→ **FRAGMENTO DEL DOCUMENTO**:
────────

El gran pesar de despedir a un juez íntegro, valiente, bueno y con coraje

El pasado 22 de enero, el luto ensombreció el borde del mundo. Ese día murió en Santiago de Chile mi querido amigo Juan Guzmán Tapia, el juez íntegro, el juez valiente, el juez bueno que tuvo el coraje de procesar en dos ocasiones al brutal golpista y cruel dictador Augusto Pinochet.

Conocí a Juan Guzmán en 2007. La asociación cultural “Contigo” lo había invitado a dar una conferencia en Noreña con el título “El caso Pinochet y la defensa de los derechos humanos”, y le había preparado un buen programa de visitas. Entre ellas estaba una excursión a Tapia, solar de los ancestros del juez por línea materna; y en Oviedo, una visita al Museo de Bellas Artes de Asturias. Los compañeros de “Contigo” me consultaron si podía recibir a su invitado y mostrarle algunas obras maestras de la colección del Centro, a lo que accedí. Aquella inolvidable mañana me encontré con una persona sencilla, prudente, tranquila, de magnánima mirada y exquisita cortesía, que escuchó con respeto mi expresión de desconfianza en algunos jueces y recibió con toda modestia mi felicitación por su comprometido trabajo.

A continuación, ante las obras de arte, descubrí a un hombre educado, sensible, lúcido, muy culto, gran lector, atento conversador, lleno de curiosidad por cuanto veía. En la visita hubo tiempo para conversar sobre Chile. Con equidad y franqueza, Juan me contó detalles acerca de las dificultades del gobierno de Allende; las dramáticas consecuencias del golpe de estado; el funesto papel de la prensa en la ocultación del terror; la perversión de un sistema judicial que actuaba ante los crímenes y las desapariciones sin la debida independencia, incurriendo incluso en el desdén, etcétera. De esta forma, hermanados en íntima conversación, nos hicimos amigos.

De vuelta a Chile, Juan me envió su interesantísimo libro “En el borde del mundo. Memorias del juez que procesó a Pinochet”, y yo le correspondí con mi pequeño ensayo “El Apostolado de Oviedo del Greco”. Siempre generoso y afable, llegó a decirme que guardaba mi libro, entre unos pocos de su selección, en su velador, presto para la reiterada lectura.

A nuestro primer encuentro siguieron varias conversaciones telefónicas y un intercambio de cartas y correos electrónicos, en donde fuimos departiendo acerca de multitud de temas. Los escritos de Juan, de llamativa pulcritud y elegancia, me revelaban un humanista de vastos conocimientos jurídicos y un gran conocedor de la historia y la cultura de su país. En este sentido, el juez Guzmán hacía honor a su padre, el eminente poeta y diplomático Juan Guzmán Cruchaga; y a su tío, el gran pianista y también diplomático Arnaldo Tapia.

────────

→ **LISTADO DE DATOS**:
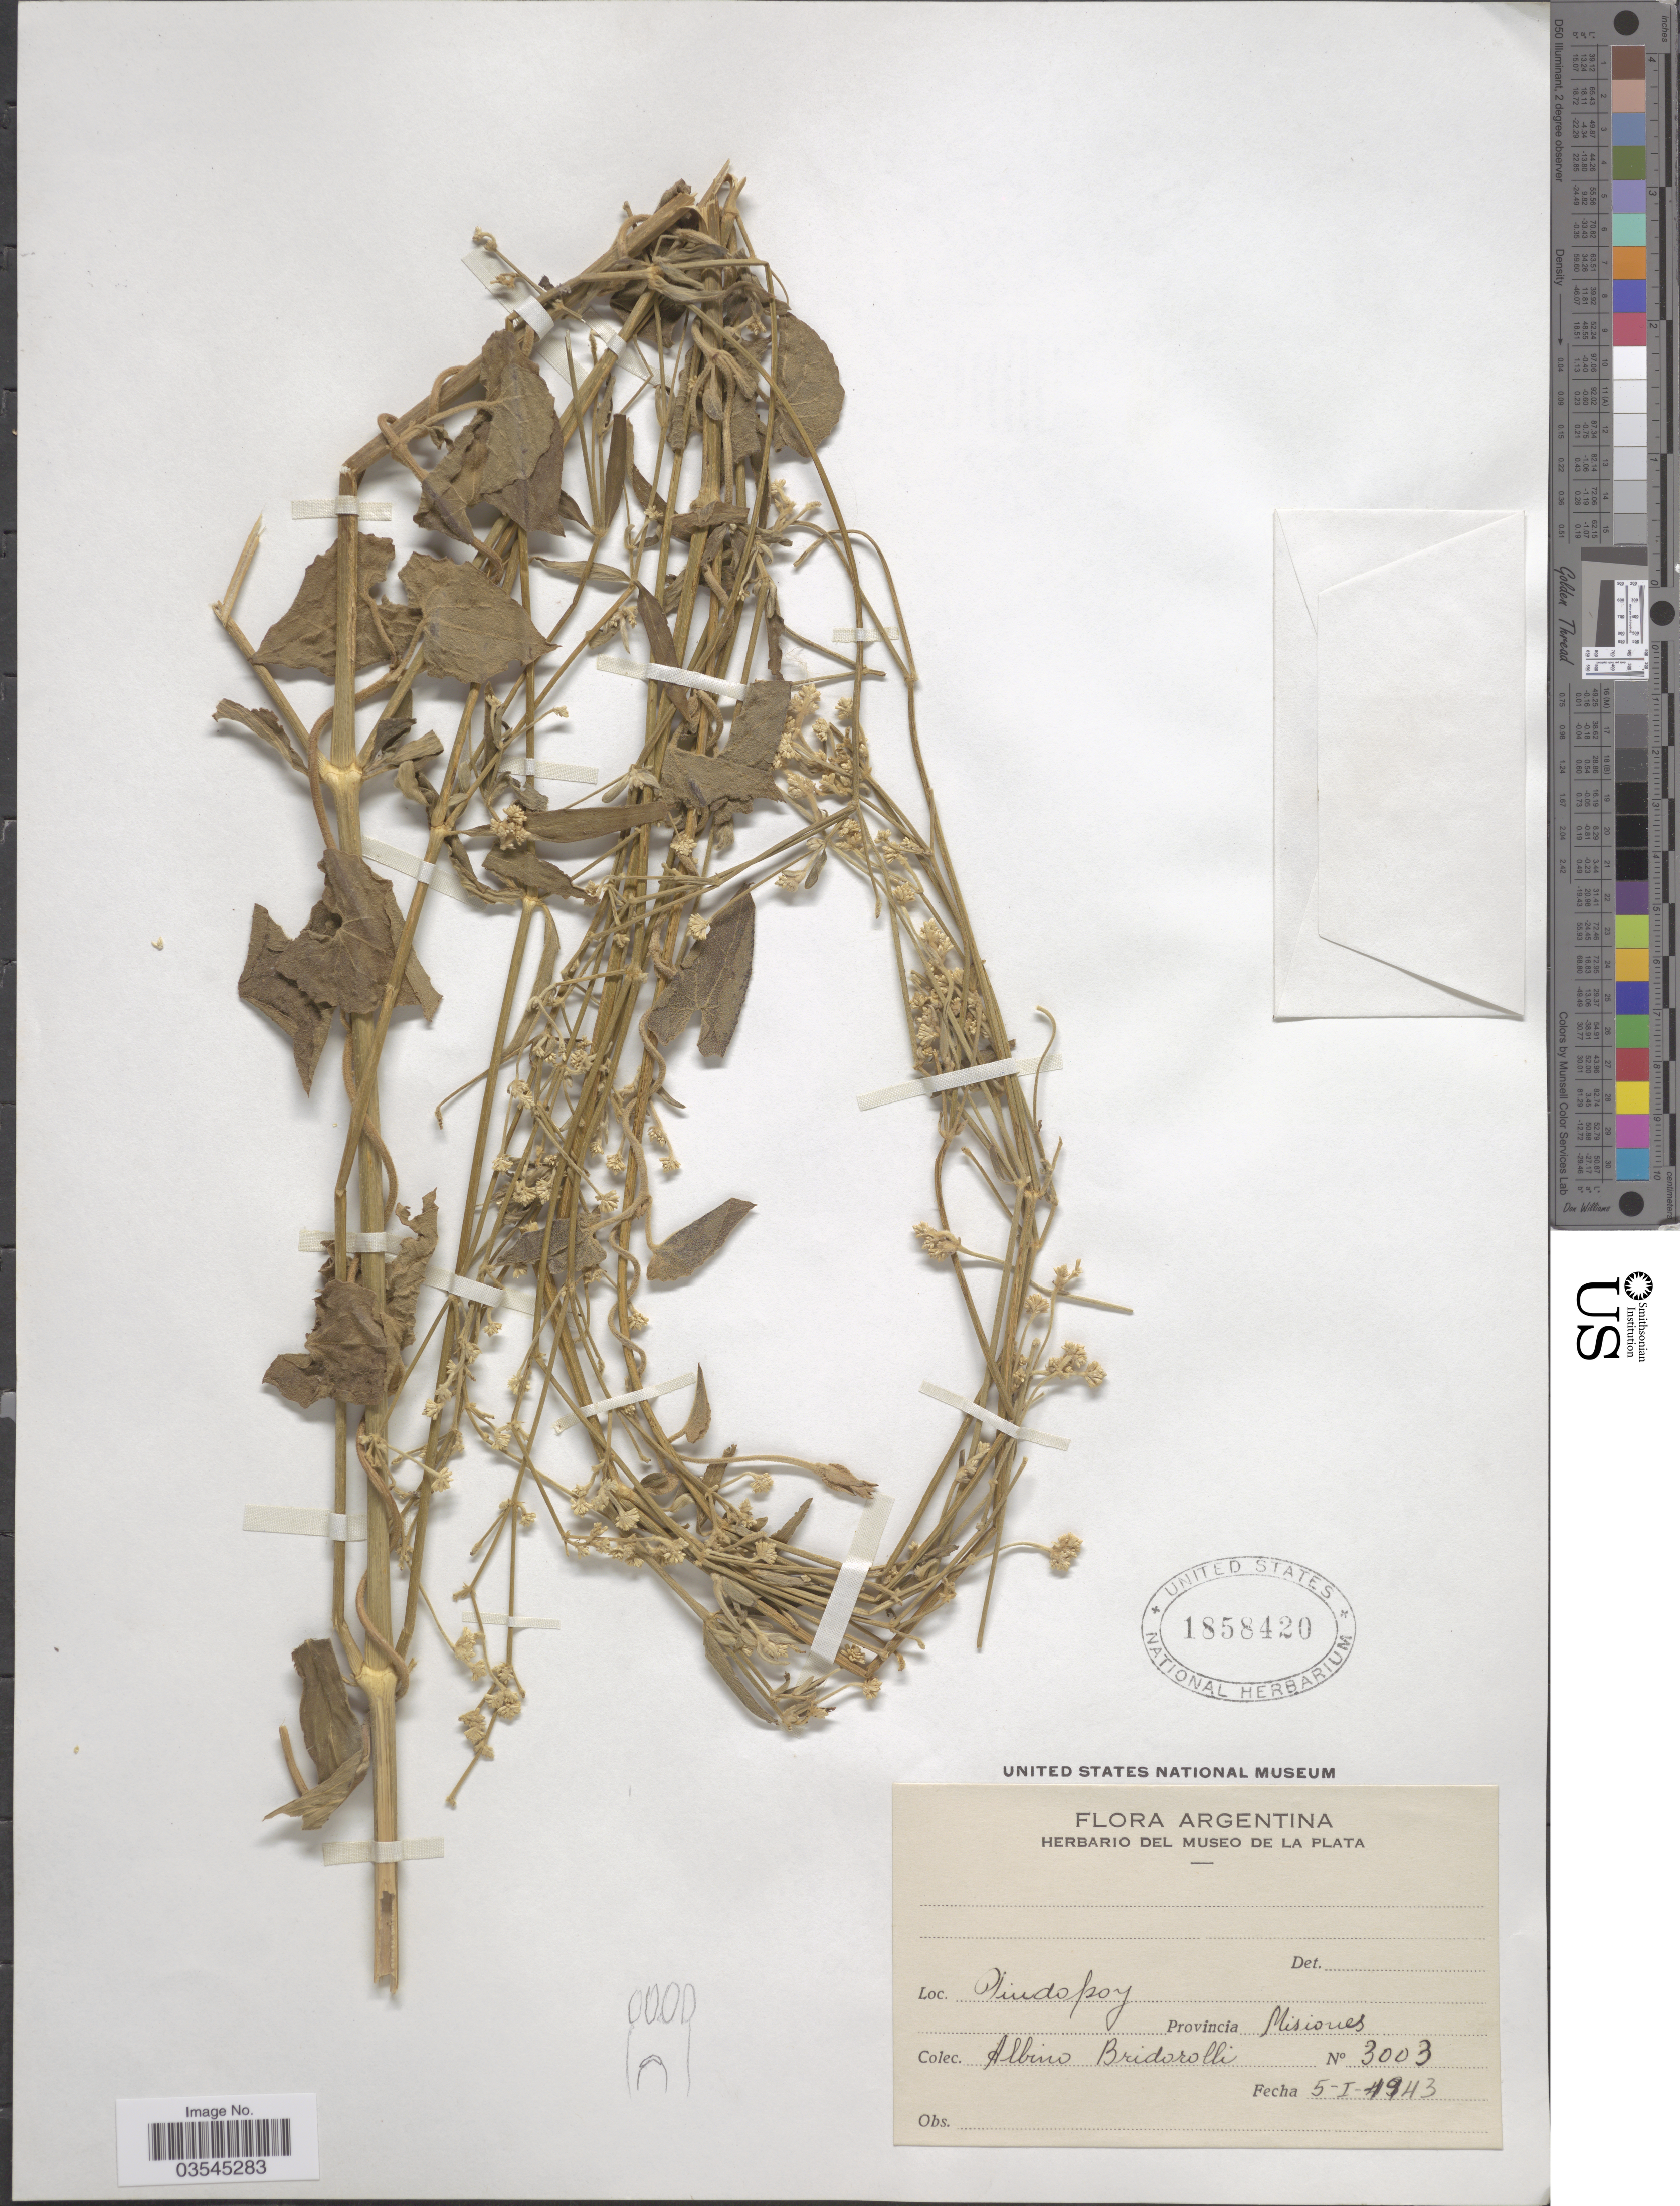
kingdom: Plantae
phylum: Tracheophyta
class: Magnoliopsida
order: Caryophyllales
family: Amaranthaceae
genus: Pfaffia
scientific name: Pfaffia glomerata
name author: (Spreng.) Pedersen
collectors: A. Bridorolli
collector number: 3003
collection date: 1943-01-05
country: Argentina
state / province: Misiones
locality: Pindapoy.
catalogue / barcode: US 1858420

────────

→ **TAREA PLANTEADA A**: Copia del texto sobre el juez Juan Guzmán el tramo que va desde "Conocí a Juan" hasta "su comprometido trabajo.".
→ **TAREA PLANTEADA B**: Prosigue el texto sobre el juez Juan Guzmán a partir del punto en que se detiene.

→ **RESPUESTA ESPERADA A**:
Conocí a Juan Guzmán en 2007. La asociación cultural “Contigo” lo había invitado a dar una conferencia en Noreña con el título “El caso Pinochet y la defensa de los derechos humanos”, y le había preparado un buen programa de visitas. Entre ellas estaba una excursión a Tapia, solar de los ancestros del juez por línea materna; y en Oviedo, una visita al Museo de Bellas Artes de Asturias. Los compañeros de “Contigo” me consultaron si podía recibir a su invitado y mostrarle algunas obras maestras de la colección del Centro, a lo que accedí. Aquella inolvidable mañana me encontré con una persona sencilla, prudente, tranquila, de magnánima mirada y exquisita cortesía, que escuchó con respeto mi expresión de desconfianza en algunos jueces y recibió con toda modestia mi felicitación por su comprometido trabajo.

→ **RESPUESTA ESPERADA B**:
Mi amigo trató además a muchos de los escritores e intelectuales más destacados del siglo XX. En 1965 se graduó en Derecho en la Pontificia Universidad Católica de Chile y, poco después, obtuvo una beca para estudiar Filosofía del Derecho en París. En Francia conoció a Inés Watine, hija de un destacado miembro de la Resistencia francesa durante la Segunda Guerra Mundial, con la que se casó y tuvo dos hijas: Sandra y Julia. Su brillante carrera en la judicatura chilena obtuvo resonancia internacional con el mentado caso Pinochet, si bien le exigió bravos sacrificios y acabó obturando, finalmente, su promoción profesional.

Alcanzado el retiro como juez, Juan Guzmán fungió como Decano y docente en la Facultad de Ciencias Jurídicas y Sociales de la Universidad Central de Chile y trabajó en numerosas e importantes causas a favor de los derechos humanos.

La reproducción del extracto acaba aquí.